> [Job]: Copy the records word for word. Pictures do not go in.
(The data)
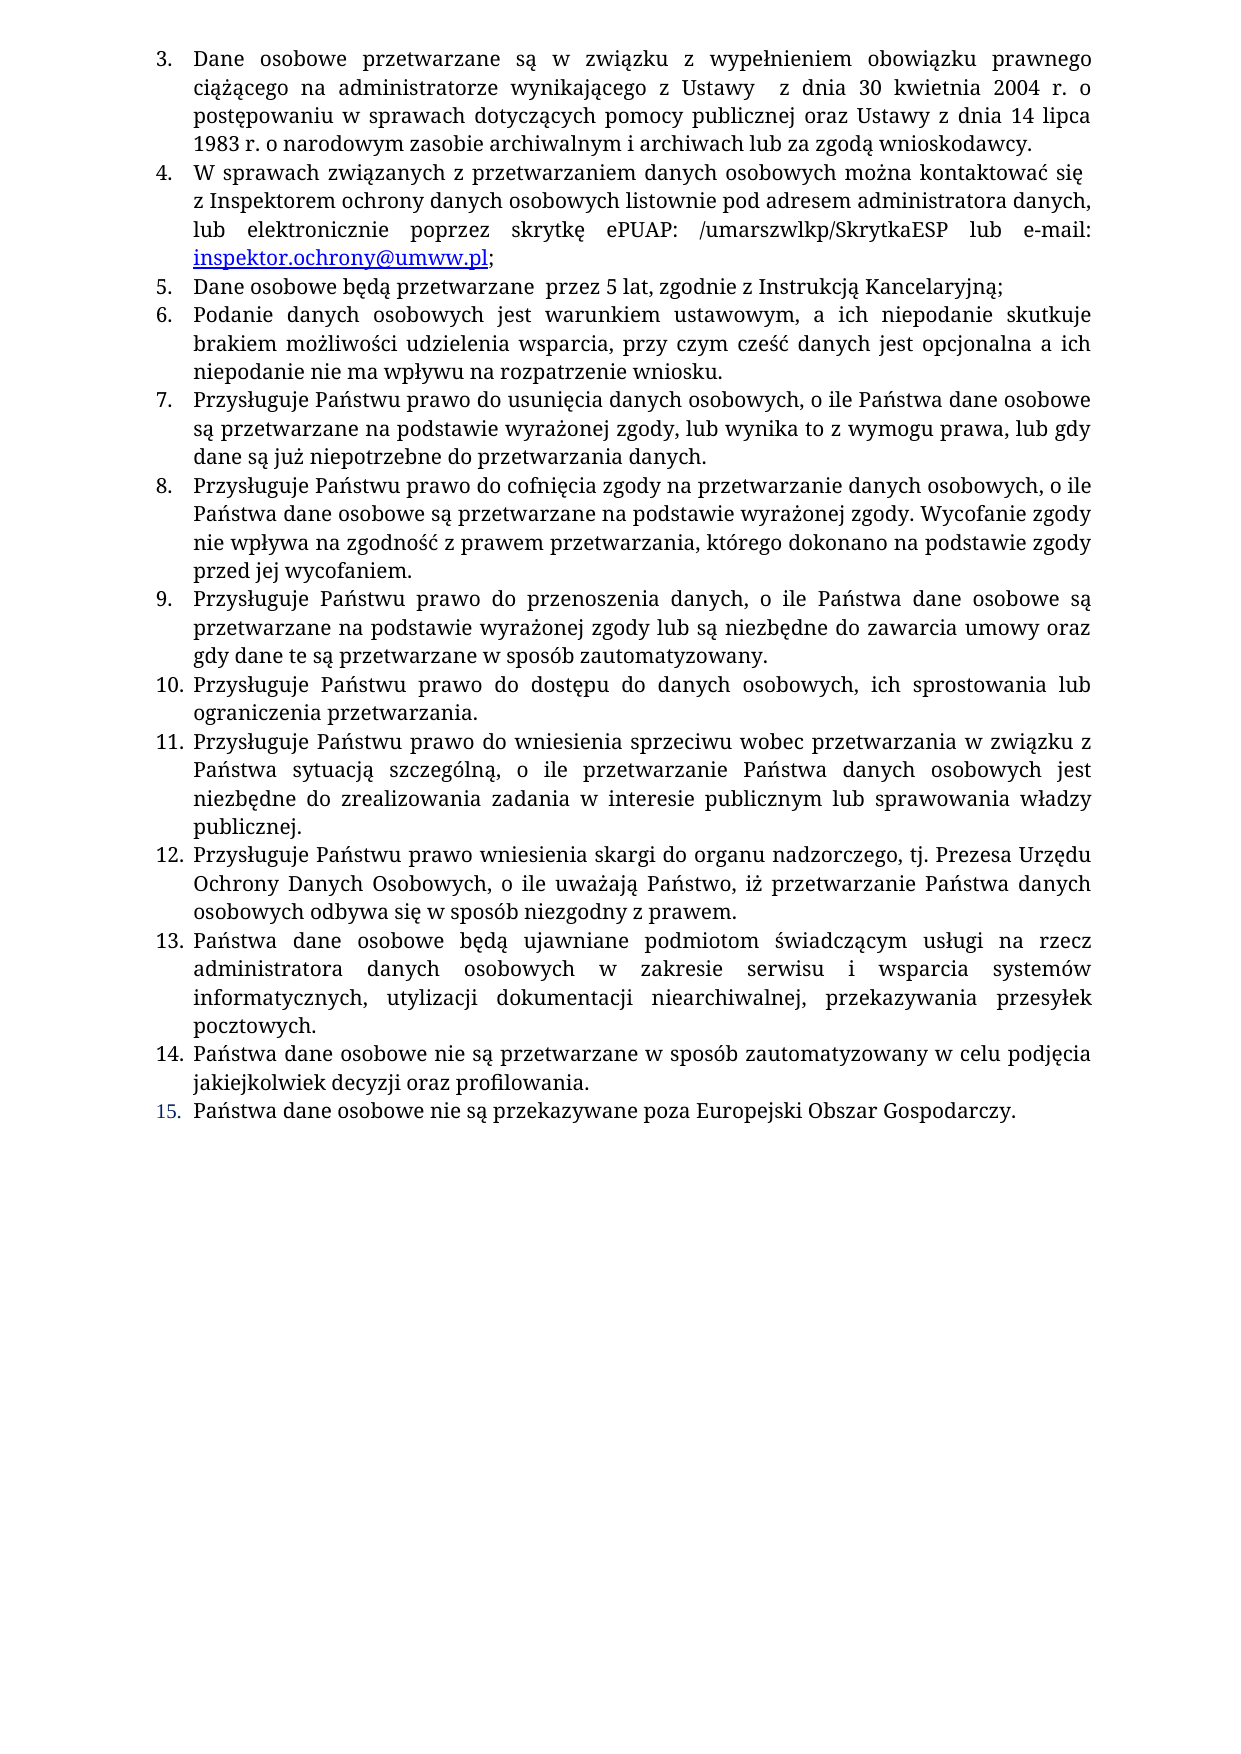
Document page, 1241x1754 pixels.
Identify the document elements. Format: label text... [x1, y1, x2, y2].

list W sprawach związanych z przetwarzaniem danych osobowych można kontaktować się z Inspektorem ochrony danych osobowych listownie pod adresem administratora danych, lub elektronicznie poprzez skrytkę ePUAP: /umarszwlkp/SkrytkaESP lub e-mail: inspektor.ochrony@umww.pl; [156, 158, 1092, 272]
list Przysługuje Państwu prawo do przenoszenia danych, o ile Państwa dane osobowe są przetwarzane na podstawie wyrażonej zgody lub są niezbędne do zawarcia umowy oraz gdy dane te są przetwarzane w sposób zautomatyzowany. [156, 584, 1092, 670]
list Przysługuje Państwu prawo do wniesienia sprzeciwu wobec przetwarzania w związku z Państwa sytuacją szczególną, o ile przetwarzanie Państwa danych osobowych jest niezbędne do zrealizowania zadania w interesie publicznym lub sprawowania władzy publicznej. [156, 727, 1092, 841]
list Dane osobowe przetwarzane są w związku z wypełnieniem obowiązku prawnego ciążącego na administratorze wynikającego z Ustawy z dnia 30 kwietnia 2004 r. o postępowaniu w sprawach dotyczących pomocy publicznej oraz Ustawy z dnia 14 lipca 1983 r. o narodowym zasobie archiwalnym i archiwach lub za zgodą wnioskodawcy. [156, 44, 1092, 158]
list Dane osobowe będą przetwarzane przez 5 lat, zgodnie z Instrukcją Kancelaryjną; [156, 272, 1092, 300]
list Przysługuje Państwu prawo do cofnięcia zgody na przetwarzanie danych osobowych, o ile Państwa dane osobowe są przetwarzane na podstawie wyrażonej zgody. Wycofanie zgody nie wpływa na zgodność z prawem przetwarzania, którego dokonano na podstawie zgody przed jej wycofaniem. [156, 471, 1092, 584]
list Podanie danych osobowych jest warunkiem ustawowym, a ich niepodanie skutkuje brakiem możliwości udzielenia wsparcia, przy czym cześć danych jest opcjonalna a ich niepodanie nie ma wpływu na rozpatrzenie wniosku. [156, 300, 1092, 386]
list Przysługuje Państwu prawo do usunięcia danych osobowych, o ile Państwa dane osobowe są przetwarzane na podstawie wyrażonej zgody, lub wynika to z wymogu prawa, lub gdy dane są już niepotrzebne do przetwarzania danych. [156, 386, 1092, 471]
list Państwa dane osobowe nie są przekazywane poza Europejski Obszar Gospodarczy. [156, 1096, 1092, 1125]
list Państwa dane osobowe będą ujawniane podmiotom świadczącym usługi na rzecz administratora danych osobowych w zakresie serwisu i wsparcia systemów informatycznych, utylizacji dokumentacji niearchiwalnej, przekazywania przesyłek pocztowych. [156, 926, 1092, 1039]
list Przysługuje Państwu prawo wniesienia skargi do organu nadzorczego, tj. Prezesa Urzędu Ochrony Danych Osobowych, o ile uważają Państwo, iż przetwarzanie Państwa danych osobowych odbywa się w sposób niezgodny z prawem. [156, 841, 1092, 926]
list Państwa dane osobowe nie są przetwarzane w sposób zautomatyzowany w celu podjęcia jakiejkolwiek decyzji oraz profilowania. [156, 1039, 1092, 1096]
list Przysługuje Państwu prawo do dostępu do danych osobowych, ich sprostowania lub ograniczenia przetwarzania. [156, 670, 1092, 727]
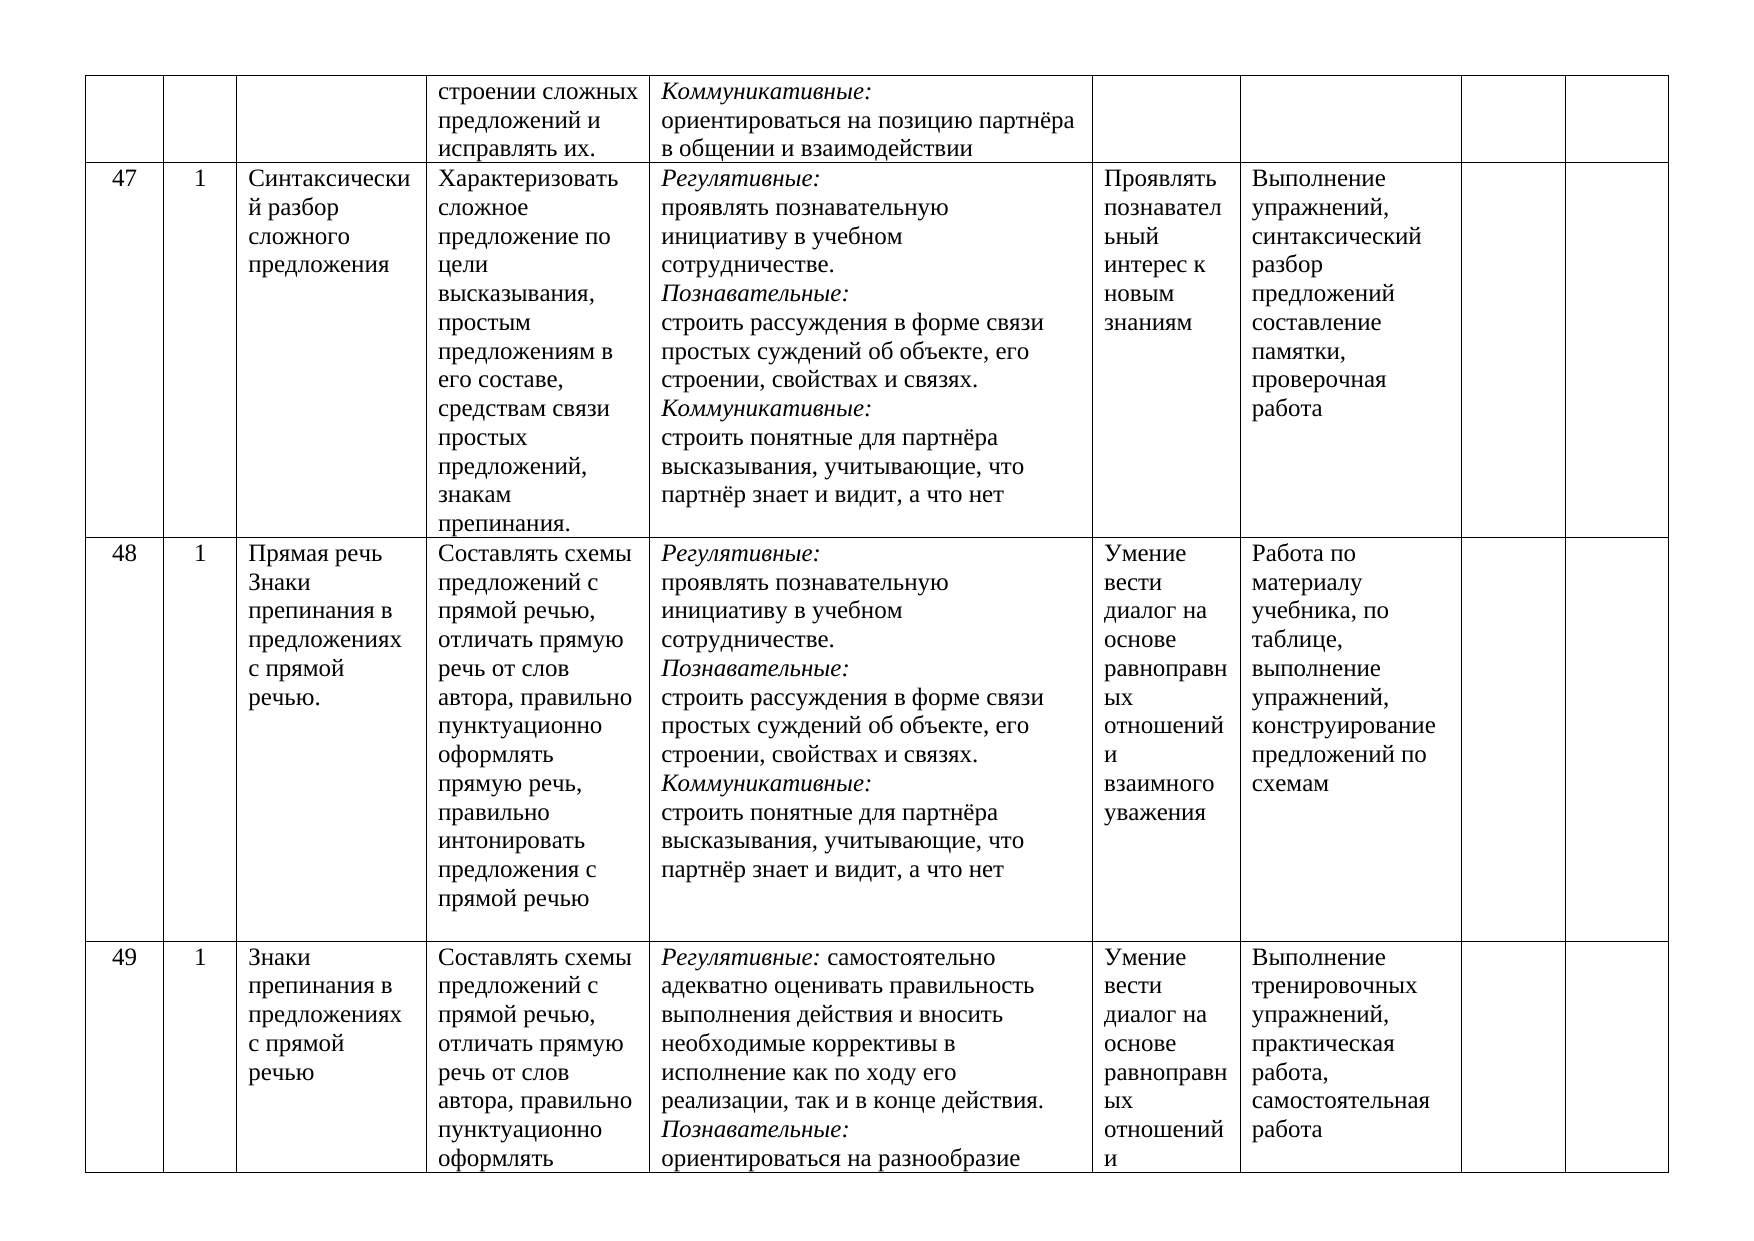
(End The data)
> [Finished task]:
Document page, 1241x1754 pixels.
Identify the document elements. Format: label text... [x1, y1, x2, y2].

list W sprawach związanych z przetwarzaniem danych osobowych można kontaktować się z Inspektorem ochrony danych osobowych listownie pod adresem administratora danych, lub elektronicznie poprzez skrytkę ePUAP: /umarszwlkp/SkrytkaESP lub e-mail: inspektor.ochrony@umww.pl; [156, 158, 1092, 272]
list Przysługuje Państwu prawo do przenoszenia danych, o ile Państwa dane osobowe są przetwarzane na podstawie wyrażonej zgody lub są niezbędne do zawarcia umowy oraz gdy dane te są przetwarzane w sposób zautomatyzowany. [156, 584, 1092, 670]
list Przysługuje Państwu prawo do wniesienia sprzeciwu wobec przetwarzania w związku z Państwa sytuacją szczególną, o ile przetwarzanie Państwa danych osobowych jest niezbędne do zrealizowania zadania w interesie publicznym lub sprawowania władzy publicznej. [156, 727, 1092, 841]
list Dane osobowe przetwarzane są w związku z wypełnieniem obowiązku prawnego ciążącego na administratorze wynikającego z Ustawy z dnia 30 kwietnia 2004 r. o postępowaniu w sprawach dotyczących pomocy publicznej oraz Ustawy z dnia 14 lipca 1983 r. o narodowym zasobie archiwalnym i archiwach lub za zgodą wnioskodawcy. [156, 44, 1092, 158]
list Dane osobowe będą przetwarzane przez 5 lat, zgodnie z Instrukcją Kancelaryjną; [156, 272, 1092, 300]
list Przysługuje Państwu prawo do cofnięcia zgody na przetwarzanie danych osobowych, o ile Państwa dane osobowe są przetwarzane na podstawie wyrażonej zgody. Wycofanie zgody nie wpływa na zgodność z prawem przetwarzania, którego dokonano na podstawie zgody przed jej wycofaniem. [156, 471, 1092, 584]
list Podanie danych osobowych jest warunkiem ustawowym, a ich niepodanie skutkuje brakiem możliwości udzielenia wsparcia, przy czym cześć danych jest opcjonalna a ich niepodanie nie ma wpływu na rozpatrzenie wniosku. [156, 300, 1092, 386]
list Przysługuje Państwu prawo do usunięcia danych osobowych, o ile Państwa dane osobowe są przetwarzane na podstawie wyrażonej zgody, lub wynika to z wymogu prawa, lub gdy dane są już niepotrzebne do przetwarzania danych. [156, 386, 1092, 471]
list Państwa dane osobowe nie są przekazywane poza Europejski Obszar Gospodarczy. [156, 1096, 1092, 1125]
list Państwa dane osobowe będą ujawniane podmiotom świadczącym usługi na rzecz administratora danych osobowych w zakresie serwisu i wsparcia systemów informatycznych, utylizacji dokumentacji niearchiwalnej, przekazywania przesyłek pocztowych. [156, 926, 1092, 1039]
list Przysługuje Państwu prawo wniesienia skargi do organu nadzorczego, tj. Prezesa Urzędu Ochrony Danych Osobowych, o ile uważają Państwo, iż przetwarzanie Państwa danych osobowych odbywa się w sposób niezgodny z prawem. [156, 841, 1092, 926]
list Państwa dane osobowe nie są przetwarzane w sposób zautomatyzowany w celu podjęcia jakiejkolwiek decyzji oraz profilowania. [156, 1039, 1092, 1096]
list Przysługuje Państwu prawo do dostępu do danych osobowych, ich sprostowania lub ograniczenia przetwarzania. [156, 670, 1092, 727]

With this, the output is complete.